*WHAT NEEDS TO BE DONE:* Each record below is to be copied exactly; the pictures are to be omitted.

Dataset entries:
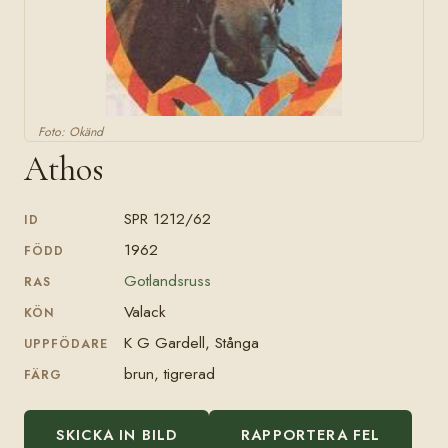
Foto: Okänd
Athos
SPR 1212/62
ID
1962
FÖDD
Gotlandsruss
RAS
Valack
KÖN
K G Gardell, Stånga
UPPFÖDARE
brun, tigrerad
FÄRG
SKICKA IN BILD
RAPPORTERA FEL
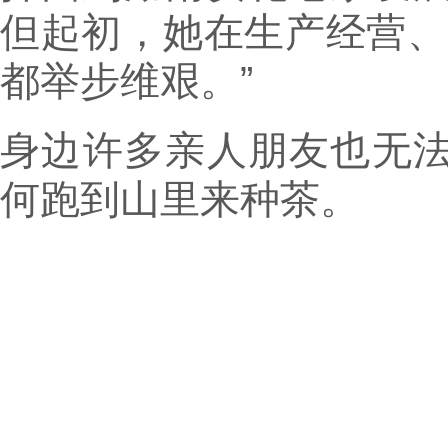
但起初，她在生产经营、
都举步维艰。”
身边许多亲人朋友也无
何跑到山里来种茶。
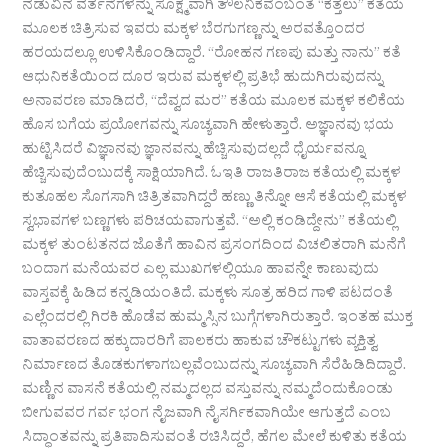
ನಡುವಿನ ವರ್ತನೆಗಳನ್ನು ಸೂಕ್ಷ್ಮವಾಗಿ ತೌಲನಿಕವೆಂಬಂತೆ “ಕತ್ತಲು” ಕತೆಯ
ಮೂಲಕ ಚಿತ್ರಿಸುವ ಇವರು ಮಕ್ಕಳ ಬೆರಗುಗಣ್ಣನ್ನು ಅರವತ್ತೊಂದರ
ಹರಯದಲ್ಲೂ ಉಳಿಸಿಕೊಂಡಿದ್ದಾರೆ. “ರೋಹನ ಗಣಪು ಮತ್ತು ನಾನು” ಕತೆ
ಆಧುನಿಕತೆಯಿಂದ ದೂರ ಇರುವ ಮಕ್ಕಳಲ್ಲಿ ಪ್ರತಿಭೆ ಹುದುಗಿರುವುದನ್ನು
ಅನಾವರಣ ಮಾಡಿದರೆ, “ದೆವ್ವದ ಮರ” ಕತೆಯ ಮೂಲಕ ಮಕ್ಕಳ ಕಲಿಕೆಯ
ಹೊಸ ಬಗೆಯ ಪ್ರಯೋಗವನ್ನು ಸೂಚ್ಯವಾಗಿ ಹೇಳುತ್ತಾರೆ. ಅಜ್ಞಾನವು ಭಯ
ಹುಟ್ಟಿಸಿದರೆ ವಿಜ್ಞಾನವು ಜ್ಞಾನವನ್ನು ಹೆಚ್ಚಿಸುವುದಲ್ಲದೆ ಧೈರ್ಯವನ್ನೂ
ಹೆಚ್ಚಿಸುವುದೆಂಬುದಕ್ಕೆ ಸಾಕ್ಷಿಯಾಗಿದೆ. ಓಇತಿ ರಾಜತಿರಾಜ ಕತೆಯಲ್ಲಿ ಮಕ್ಕಳ
ಕುತೂಹಲ ಸೊಗಸಾಗಿ ಚಿತ್ರಿತವಾಗಿದ್ದರೆ ಹಣ್ಣು ತಿನ್ನೋ ಆಸೆ ಕತೆಯಲ್ಲಿ ಮಕ್ಕಳ
ಸ್ವಭಾವಗಳ ಬಣ್ಣಗಳು ಪರಿಚಯವಾಗುತ್ತವೆ. “ಅಲ್ಲಿ ಕಂಡಿದ್ದೇನು” ಕತೆಯಲ್ಲಿ
ಮಕ್ಕಳ ತುಂಟತನದ ಜೊತೆಗೆ ಹಾವಿನ ಪ್ರಸಂಗದಿಂದ ವಿಚಲಿತರಾಗಿ ಮನೆಗೆ
ಬಂದಾಗ ಮನೆಯವರ ಎಲ್ಲ ಮುಖಗಳಲ್ಲಿಯೂ ಹಾವನ್ನೇ ಕಾಣುವುದು
ವಾಸ್ತವಕ್ಕೆ ಹಿಡಿದ ಕನ್ನಡಿಯಂತಿದೆ. ಮಕ್ಕಳು ಸೂತ್ರ ಹರಿದ ಗಾಳಿ ಪಟದಂತೆ
ಎಲ್ಲೆಂದರಲ್ಲಿ ಗಿರಕಿ ಹೊಡೆವ ಹುಮ್ಮಸ್ಸಿನ ಬುಗ್ಗೆಗಳಾಗಿರುತ್ತಾರೆ. ಇಂತಹ ಮುಕ್ತ
ವಾತಾವರಣದ ಹಕ್ಕುದಾರರಿಗೆ ಪಾಲಕರು ಹಾಕುವ ಚೌಕಟ್ಟುಗಳು ವ್ಯಕ್ತಿತ್ವ
ನಿರ್ಮಾಣದ ತೊಡಕುಗಳಾಗಬಲ್ಲವೆಂಬುದನ್ನು ಸೂಚ್ಯವಾಗಿ ಸೆರೆಹಿಡಿದಿದ್ದಾರೆ.
ಮಣ್ಣಿನ ವಾಸನೆ ಕತೆಯಲ್ಲಿ ನಮ್ಮದಲ್ಲದ ವಸ್ತುವನ್ನು ನಮ್ಮದೆಂದುಕೊಂಡು
ಬೀಗುವವರ ಗರ್ವ ಭಂಗ ನೈಜವಾಗಿ ನೈಸರ್ಗಿಕವಾಗಿಯೇ ಆಗುತ್ತದೆ ಎಂಬ
ಸಿದ್ಧಾಂತವನ್ನು ಪ್ರತಿಪಾದಿಸುವಂತೆ ರಚಿಸಿದ್ದರೆ, ಹೆಗಲ ಮೇಲೆ ಕುಳಿತು ಕತೆಯ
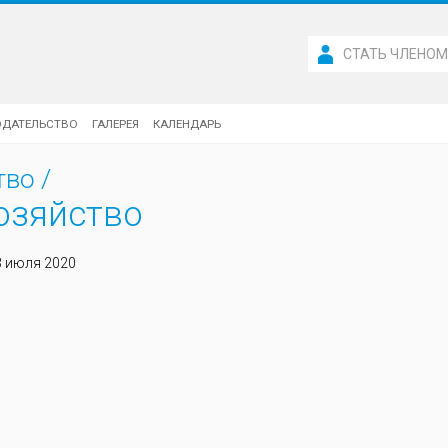
СТАТЬ ЧЛЕНО
ОДАТЕЛЬСТВО
ГАЛЕРЕЯ
КАЛЕНДАРЬ
тво
/
озяйство
3 июля 2020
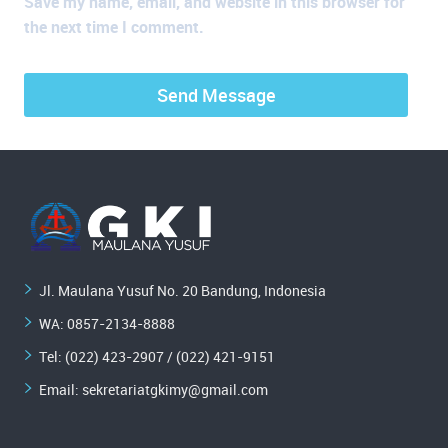
Save my name, email, and website in this browser for
the next time I comment.
Jl. Maulana Yusuf No. 20 Bandung, Indonesia
WA:
0857-2134-8888
Tel: (022) 423-2907 / (022) 421-9151
Email:
sekretariatgkimy@gmail.com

*ANSWER FOR THIS EXERCISE:*
Foto: Okänd
Athos
SPR 1212/62
ID
1962
FÖDD
Gotlandsruss
RAS
Valack
KÖN
K G Gardell, Stånga
UPPFÖDARE
brun, tigrerad
FÄRG
SKICKA IN BILD
RAPPORTERA FEL
但起初，她在生产经营、
都举步维艰。”
身边许多亲人朋友也无
何跑到山里来种茶。
ನಡುವಿನ ವರ್ತನೆಗಳನ್ನು ಸೂಕ್ಷ್ಮವಾಗಿ ತೌಲನಿಕವೆಂಬಂತೆ “ಕತ್ತಲು” ಕತೆಯ
ಮೂಲಕ ಚಿತ್ರಿಸುವ ಇವರು ಮಕ್ಕಳ ಬೆರಗುಗಣ್ಣನ್ನು ಅರವತ್ತೊಂದರ
ಹರಯದಲ್ಲೂ ಉಳಿಸಿಕೊಂಡಿದ್ದಾರೆ. “ರೋಹನ ಗಣಪು ಮತ್ತು ನಾನು” ಕತೆ
ಆಧುನಿಕತೆಯಿಂದ ದೂರ ಇರುವ ಮಕ್ಕಳಲ್ಲಿ ಪ್ರತಿಭೆ ಹುದುಗಿರುವುದನ್ನು
ಅನಾವರಣ ಮಾಡಿದರೆ, “ದೆವ್ವದ ಮರ” ಕತೆಯ ಮೂಲಕ ಮಕ್ಕಳ ಕಲಿಕೆಯ
ಹೊಸ ಬಗೆಯ ಪ್ರಯೋಗವನ್ನು ಸೂಚ್ಯವಾಗಿ ಹೇಳುತ್ತಾರೆ. ಅಜ್ಞಾನವು ಭಯ
ಹುಟ್ಟಿಸಿದರೆ ವಿಜ್ಞಾನವು ಜ್ಞಾನವನ್ನು ಹೆಚ್ಚಿಸುವುದಲ್ಲದೆ ಧೈರ್ಯವನ್ನೂ
ಹೆಚ್ಚಿಸುವುದೆಂಬುದಕ್ಕೆ ಸಾಕ್ಷಿಯಾಗಿದೆ. ಓಇತಿ ರಾಜತಿರಾಜ ಕತೆಯಲ್ಲಿ ಮಕ್ಕಳ
ಕುತೂಹಲ ಸೊಗಸಾಗಿ ಚಿತ್ರಿತವಾಗಿದ್ದರೆ ಹಣ್ಣು ತಿನ್ನೋ ಆಸೆ ಕತೆಯಲ್ಲಿ ಮಕ್ಕಳ
ಸ್ವಭಾವಗಳ ಬಣ್ಣಗಳು ಪರಿಚಯವಾಗುತ್ತವೆ. “ಅಲ್ಲಿ ಕಂಡಿದ್ದೇನು” ಕತೆಯಲ್ಲಿ
ಮಕ್ಕಳ ತುಂಟತನದ ಜೊತೆಗೆ ಹಾವಿನ ಪ್ರಸಂಗದಿಂದ ವಿಚಲಿತರಾಗಿ ಮನೆಗೆ
ಬಂದಾಗ ಮನೆಯವರ ಎಲ್ಲ ಮುಖಗಳಲ್ಲಿಯೂ ಹಾವನ್ನೇ ಕಾಣುವುದು
ವಾಸ್ತವಕ್ಕೆ ಹಿಡಿದ ಕನ್ನಡಿಯಂತಿದೆ. ಮಕ್ಕಳು ಸೂತ್ರ ಹರಿದ ಗಾಳಿ ಪಟದಂತೆ
ಎಲ್ಲೆಂದರಲ್ಲಿ ಗಿರಕಿ ಹೊಡೆವ ಹುಮ್ಮಸ್ಸಿನ ಬುಗ್ಗೆಗಳಾಗಿರುತ್ತಾರೆ. ಇಂತಹ ಮುಕ್ತ
ವಾತಾವರಣದ ಹಕ್ಕುದಾರರಿಗೆ ಪಾಲಕರು ಹಾಕುವ ಚೌಕಟ್ಟುಗಳು ವ್ಯಕ್ತಿತ್ವ
ನಿರ್ಮಾಣದ ತೊಡಕುಗಳಾಗಬಲ್ಲವೆಂಬುದನ್ನು ಸೂಚ್ಯವಾಗಿ ಸೆರೆಹಿಡಿದಿದ್ದಾರೆ.
ಮಣ್ಣಿನ ವಾಸನೆ ಕತೆಯಲ್ಲಿ ನಮ್ಮದಲ್ಲದ ವಸ್ತುವನ್ನು ನಮ್ಮದೆಂದುಕೊಂಡು
ಬೀಗುವವರ ಗರ್ವ ಭಂಗ ನೈಜವಾಗಿ ನೈಸರ್ಗಿಕವಾಗಿಯೇ ಆಗುತ್ತದೆ ಎಂಬ
ಸಿದ್ಧಾಂತವನ್ನು ಪ್ರತಿಪಾದಿಸುವಂತೆ ರಚಿಸಿದ್ದರೆ, ಹೆಗಲ ಮೇಲೆ ಕುಳಿತು ಕತೆಯ
СТАТЬ ЧЛЕНО
ОДАТЕЛЬСТВО
ГАЛЕРЕЯ
КАЛЕНДАРЬ
тво
/
озяйство
3 июля 2020
Save my name, email, and website in this browser for
the next time I comment.
Jl. Maulana Yusuf No. 20 Bandung, Indonesia
WA:
0857-2134-8888
Tel: (022) 423-2907 / (022) 421-9151
Email:
sekretariatgkimy@gmail.com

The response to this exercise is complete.